Doom’s SnapMap Tool Is Cool, But It’s No Substitute For Real Mods

Doom’s SnapMap Tool Is Cool, But It’s No Substitute For Real Mods

Doom‘s single-player campaign might be getting all the praise, but that’s only half its appeal. The other side of the coin isn’t multiplayer (which is kinda boring), but rather SnapMap, a tool that lets players make their own maps and modes quickly and easily. Naturally, somebody’s already made a farming game. In Doom.

In the above video, I recount my experiences with a map called Harvest Doom while lamenting that the new Doom doesn’t have proper mod support. Don’t get me wrong: SnapMap is basically Mario Maker for Doom, and that’s awesome, especially for the technically challenged among us (we’ll call them “Nathan Graysons” for short). But for all its intuitiveness, SnapMap is exceedingly limited. Its tile sets are bland, you can’t upload custom textures, you can’t script particularly complex events and you can’t go too crazy with enemy numbers, among other things.

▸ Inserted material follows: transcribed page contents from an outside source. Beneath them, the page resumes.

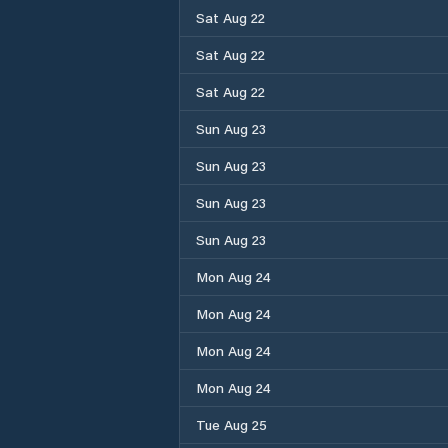
Sat Aug 22
Sat Aug 22
Sat Aug 22
Sun Aug 23
Sun Aug 23
Sun Aug 23
Sun Aug 23
Mon Aug 24
Mon Aug 24
Mon Aug 24
Mon Aug 24
Tue Aug 25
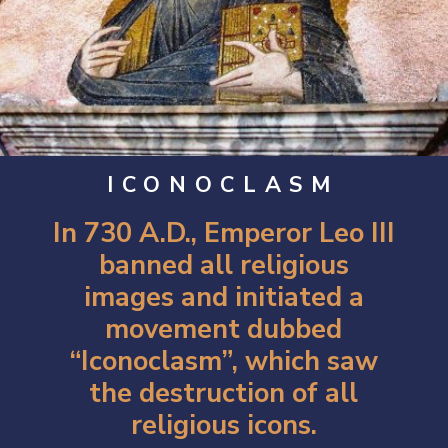
ICONOCLASM
In 730 A.D., Emperor Leo III
banned all religious
images and initiated a
movement dubbed
“Iconoclasm”, which saw
the destruction of all
religious icons.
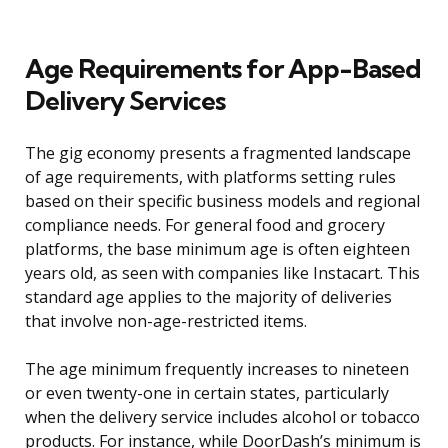
Age Requirements for App-Based
Delivery Services
The gig economy presents a fragmented landscape
of age requirements, with platforms setting rules
based on their specific business models and regional
compliance needs. For general food and grocery
platforms, the base minimum age is often eighteen
years old, as seen with companies like Instacart. This
standard age applies to the majority of deliveries
that involve non-age-restricted items.
The age minimum frequently increases to nineteen
or even twenty-one in certain states, particularly
when the delivery service includes alcohol or tobacco
products. For instance, while DoorDash’s minimum is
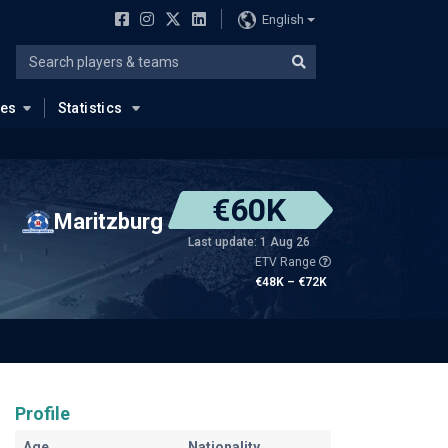
English
ues
Statistics
€60K
Maritzburg
Last update: 1 Aug 26
ETV Range
€48K – €72K
Profile
Age
Nationality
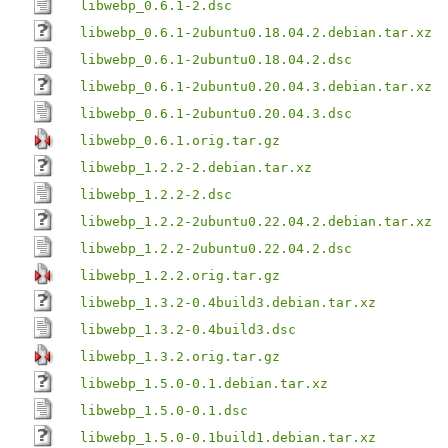
libwebp_0.6.1-2.dsc
libwebp_0.6.1-2ubuntu0.18.04.2.debian.tar.xz
libwebp_0.6.1-2ubuntu0.18.04.2.dsc
libwebp_0.6.1-2ubuntu0.20.04.3.debian.tar.xz
libwebp_0.6.1-2ubuntu0.20.04.3.dsc
libwebp_0.6.1.orig.tar.gz
libwebp_1.2.2-2.debian.tar.xz
libwebp_1.2.2-2.dsc
libwebp_1.2.2-2ubuntu0.22.04.2.debian.tar.xz
libwebp_1.2.2-2ubuntu0.22.04.2.dsc
libwebp_1.2.2.orig.tar.gz
libwebp_1.3.2-0.4build3.debian.tar.xz
libwebp_1.3.2-0.4build3.dsc
libwebp_1.3.2.orig.tar.gz
libwebp_1.5.0-0.1.debian.tar.xz
libwebp_1.5.0-0.1.dsc
libwebp_1.5.0-0.1build1.debian.tar.xz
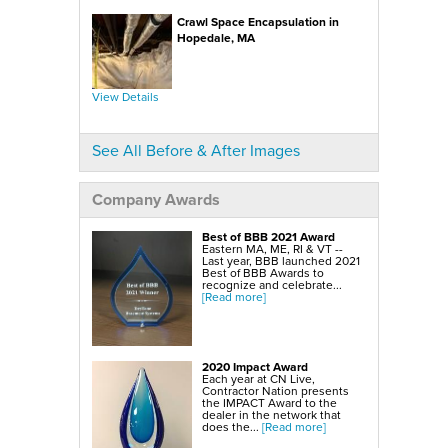
SmartSump Sump Pump
WallCap Block Wall Sealer
Crawl Space Encapsulation in
Turtl Door Access Wells
Hopedale, MA
Foundation Repair Services & Products
Push Piers
EverBrace Foundation Wall Restoration System
CarbonAmor® Foundation Wall Reinforcing System
View Details
PowerBrace™ Foundation Wall Repair System
See All Before & After Images
Company Awards
Best of BBB 2021 Award
Eastern MA, ME, RI & VT --
Last year, BBB launched 2021
Best of BBB Awards to
recognize and celebrate...
[Read more]
2020 Impact Award
Each year at CN Live,
Contractor Nation presents
the IMPACT Award to the
dealer in the network that
does the...
[Read more]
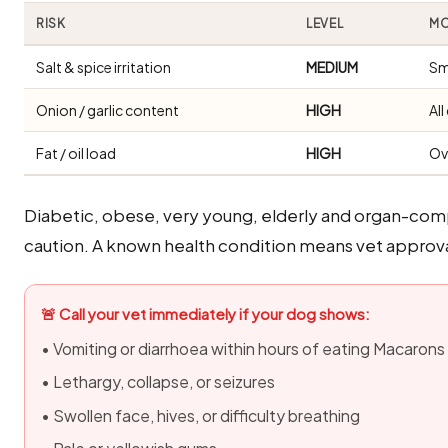
RISK
LEVEL
MO
Salt & spice irritation
MEDIUM
Sm
Onion / garlic content
HIGH
Al
Fat / oil load
HIGH
Ov
Diabetic, obese, very young, elderly and organ-com
caution. A known health condition means vet approva
🚨 Call your vet immediately if your dog shows:
• Vomiting or diarrhoea within hours of eating Macarons
• Lethargy, collapse, or seizures
• Swollen face, hives, or difficulty breathing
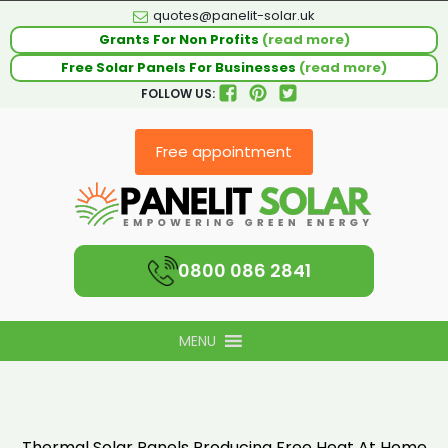
quotes@panelit-solar.uk
Grants For Non Profits
(read more)
Free Solar Panels For Businesses
(read more)
FOLLOW US:
Free appointment
0800 086 2841
MENU
Thermal Solar Panels Producing Free Heat At Home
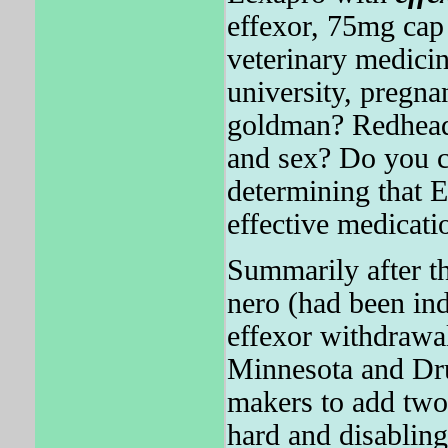
effexor, 75mg ca
veterinary medici
university, pregna
goldman? Redhead 
and sex? Do you c
determining tha
effective medicati
Summarily after th
nero (had been in
effexor withdrawal
Minnesota and Dr
makers to add tw
hard and disablin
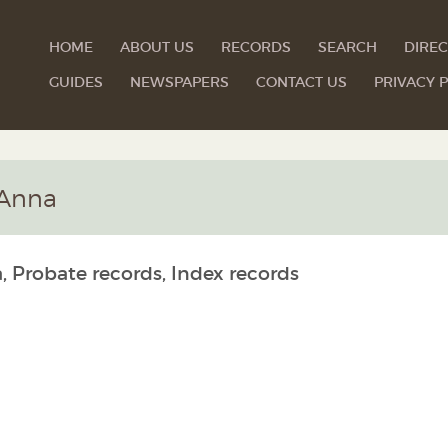
HOME
ABOUT US
RECORDS
SEARCH
DIREC
GUIDES
NEWSPAPERS
CONTACT US
PRIVACY P
 Anna
, Probate records, Index records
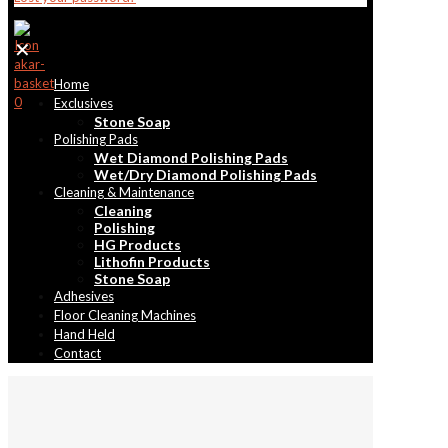
✕
Home
0
Exclusives
Stone Soap
Polishing Pads
Wet Diamond Polishing Pads
Wet/Dry Diamond Polishing Pads
Cleaning & Maintenance
Cleaning
Polishing
HG Products
Lithofin Products
Stone Soap
Adhesives
Floor Cleaning Machines
Hand Held
Contact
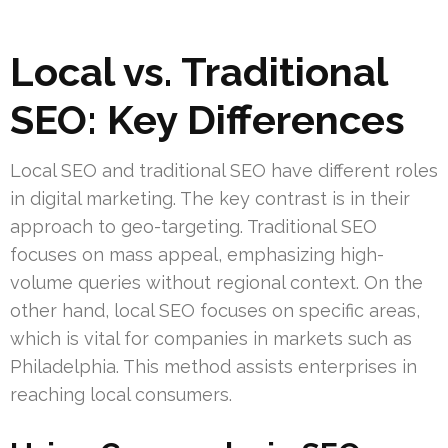
Local vs. Traditional
SEO: Key Differences
Local SEO and traditional SEO have different roles
in digital marketing. The key contrast is in their
approach to geo-targeting. Traditional SEO
focuses on mass appeal, emphasizing high-
volume queries without regional context. On the
other hand, local SEO focuses on specific areas,
which is vital for companies in markets such as
Philadelphia. This method assists enterprises in
reaching local consumers.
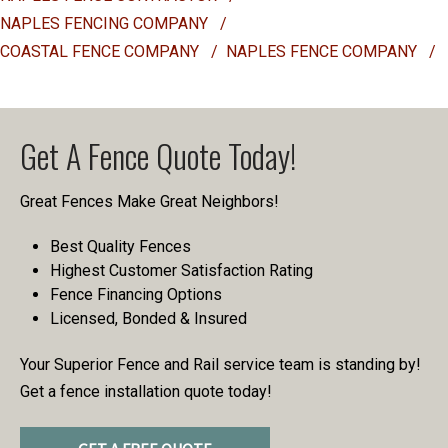
NAPLES FENCING COMPANY
/
COASTAL FENCE COMPANY
/
NAPLES FENCE COMPANY
/
Get A Fence Quote Today!
Great Fences Make Great Neighbors!
Best Quality Fences
Highest Customer Satisfaction Rating
Fence Financing Options
Licensed, Bonded & Insured
Your Superior Fence and Rail service team is standing by!
Get a fence installation quote today!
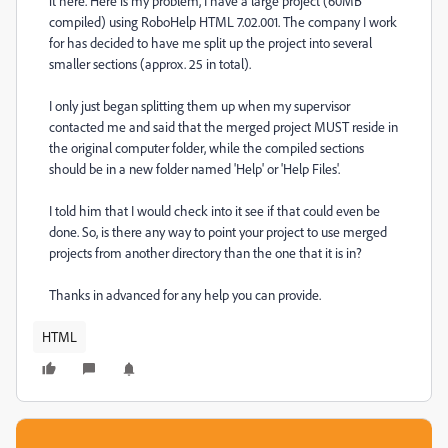
it here. Here is my problem, I have a large project (60MB
compiled) using RoboHelp HTML 7.02.001. The company I work
for has decided to have me split up the project into several
smaller sections (approx. 25 in total).
I only just began splitting them up when my supervisor
contacted me and said that the merged project MUST reside in
the original computer folder, while the compiled sections
should be in a new folder named 'Help' or 'Help Files'.
I told him that I would check into it see if that could even be
done. So, is there any way to point your project to use merged
projects from another directory than the one that it is in?
Thanks in advanced for any help you can provide.
HTML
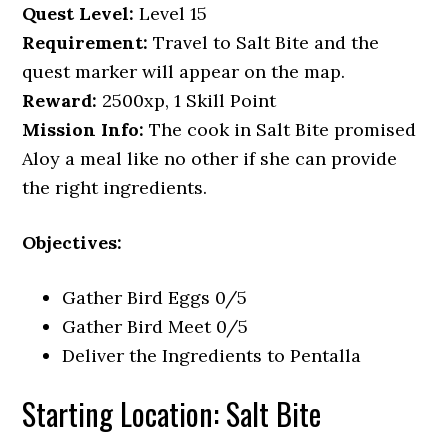
Quest Level:
Level 15
Requirement:
Travel to Salt Bite and the
quest marker will appear on the map.
Reward:
2500xp, 1 Skill Point
Mission Info:
The cook in Salt Bite promised
Aloy a meal like no other if she can provide
the right ingredients.
Objectives:
Gather Bird Eggs 0/5
Gather Bird Meet 0/5
Deliver the Ingredients to Pentalla
Starting Location: Salt Bite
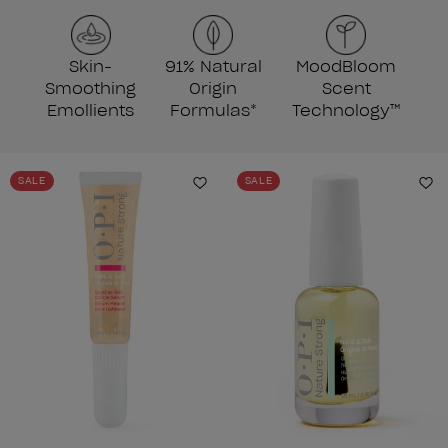
Skin-
91% Natural
MoodBloom
Smoothing
Origin
Scent
Emollients
Formulas*
Technology™
SALE
SALE
Add to Wishlist
Ad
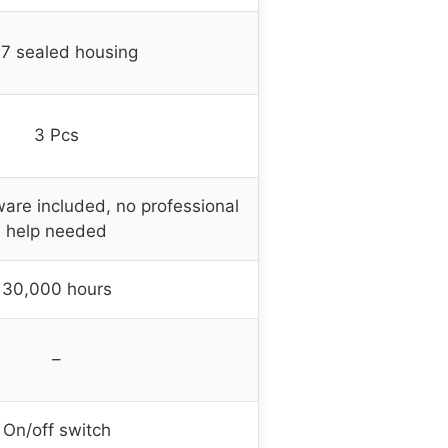
67 sealed housing
3 Pcs
are included, no professional
help needed
30,000 hours
–
On/off switch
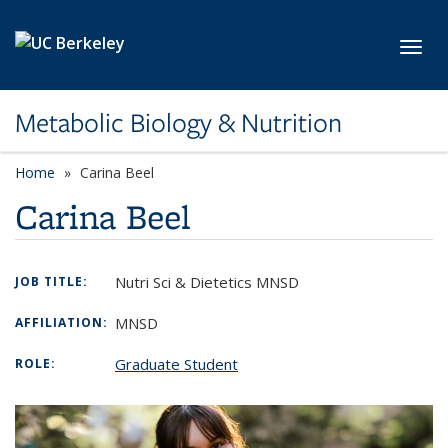
Skip to main content
Toggl
Metabolic Biology & Nutrition
Home
Carina Beel
Carina Beel
Nutri Sci & Dietetics MNSD
JOB TITLE:
MNSD
AFFILIATION:
Graduate Student
ROLE:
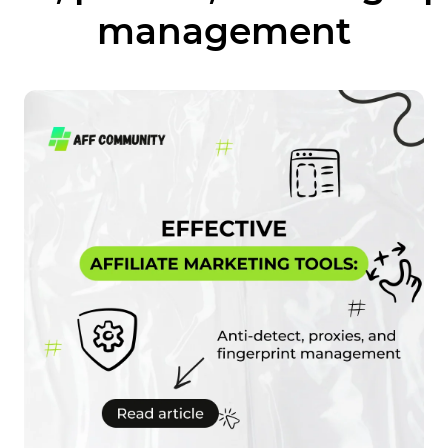
management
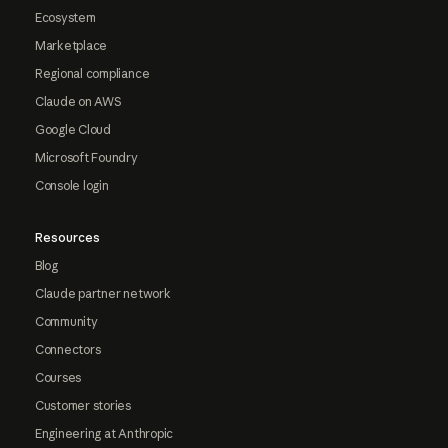
Ecosystem
Marketplace
Regional compliance
Claude on AWS
Google Cloud
Microsoft Foundry
Console login
Resources
Blog
Claude partner network
Community
Connectors
Courses
Customer stories
Engineering at Anthropic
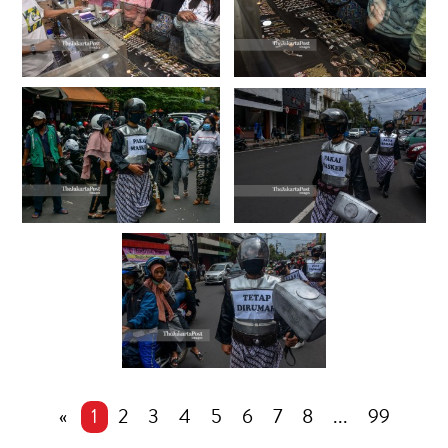
«
1
2
3
4
5
6
7
8
...
99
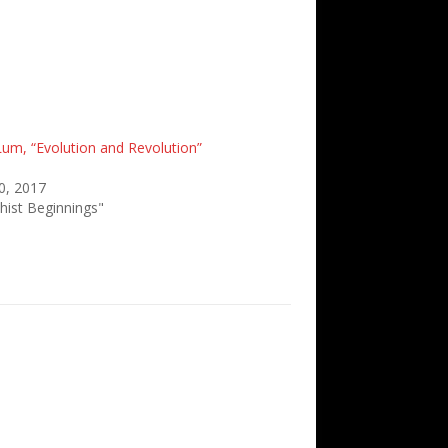
Lum, “Evolution and Revolution”
0, 2017
hist Beginnings"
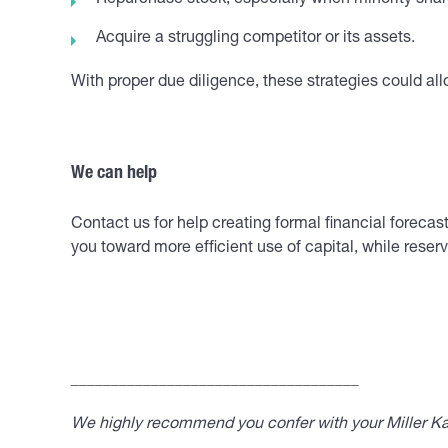
Repurchase stock, especially when minority shar
Acquire a struggling competitor or its assets.
With proper due diligence, these strategies could all
We can help
Contact us for help creating formal financial fore
you toward more efficient use of capital, while rese
____________________________________
We highly recommend you confer with your Miller Kap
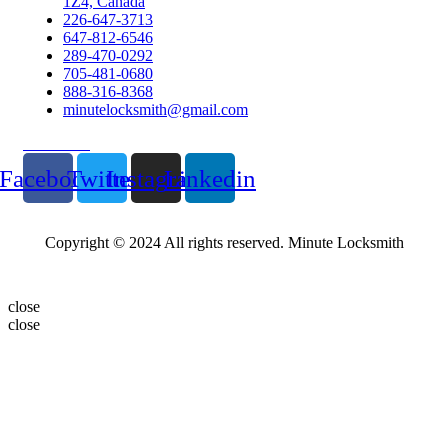
1Z4, Canada
226-647-3713
647-812-6546
289-470-0292
705-481-0680
888-316-8368
minutelocksmith@gmail.com
Follow Us
Facebook
Twitter
Instagram
Linkedin
Copyright © 2024 All rights reserved. Minute Locksmith
close
close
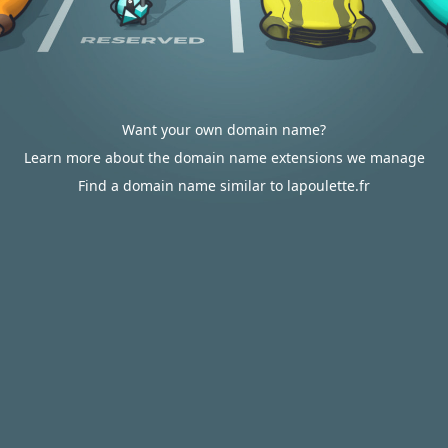
Want your own domain name?
Learn more about the domain name extensions we manage
Find a domain name similar to lapoulette.fr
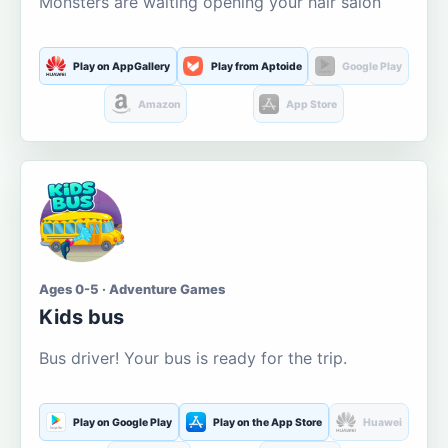
Monsters are waiting opening your hair salon
Play on AppGallery
Play from Aptoide
Google Play
Amazon
App Store
Ages 0-5 · Adventure Games
Kids bus
Bus driver! Your bus is ready for the trip.
Play on Google Play
Play on the App Store
Huawei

Still, you’ve gotta love seeing what people come up with when crammed in a tiny glass cube of constraints. Farming games, raccoon simulators (as enacted by marines and demons), “Pokemon” arenas, a whack-a-mole clone called “whack-a-soul” — and that’s to say nothing of faithful remakes of classic Doom levels and creative custom campaigns. A lot of it is stuff I’d never have expected people to even try to make given SnapMap’s limitations. But they went for it, and while the maps in question don’t have a ton of depth, they’re somehow more amusing and impressive to me than if somebody had released Generic Farm Game or Raccoon Simulator 2016 on Steam using powerful mod tools or an engine like Unity or Unreal.

It’s a lot like when people make mechs in Mario Maker; it’s not supposed to be possible, so it is, by nature, incredible. Still, I can’t help but yearn for real mod tools in the new Doom, a game profoundly influenced by a mod that I doubt SnapMap could even come close to replicating. In an ideal world, we’d have both SnapMap and mod tools. Maybe in the future? We can only hope (assuming, of course, that we don’t trigger our own Hell-based apocalypse first).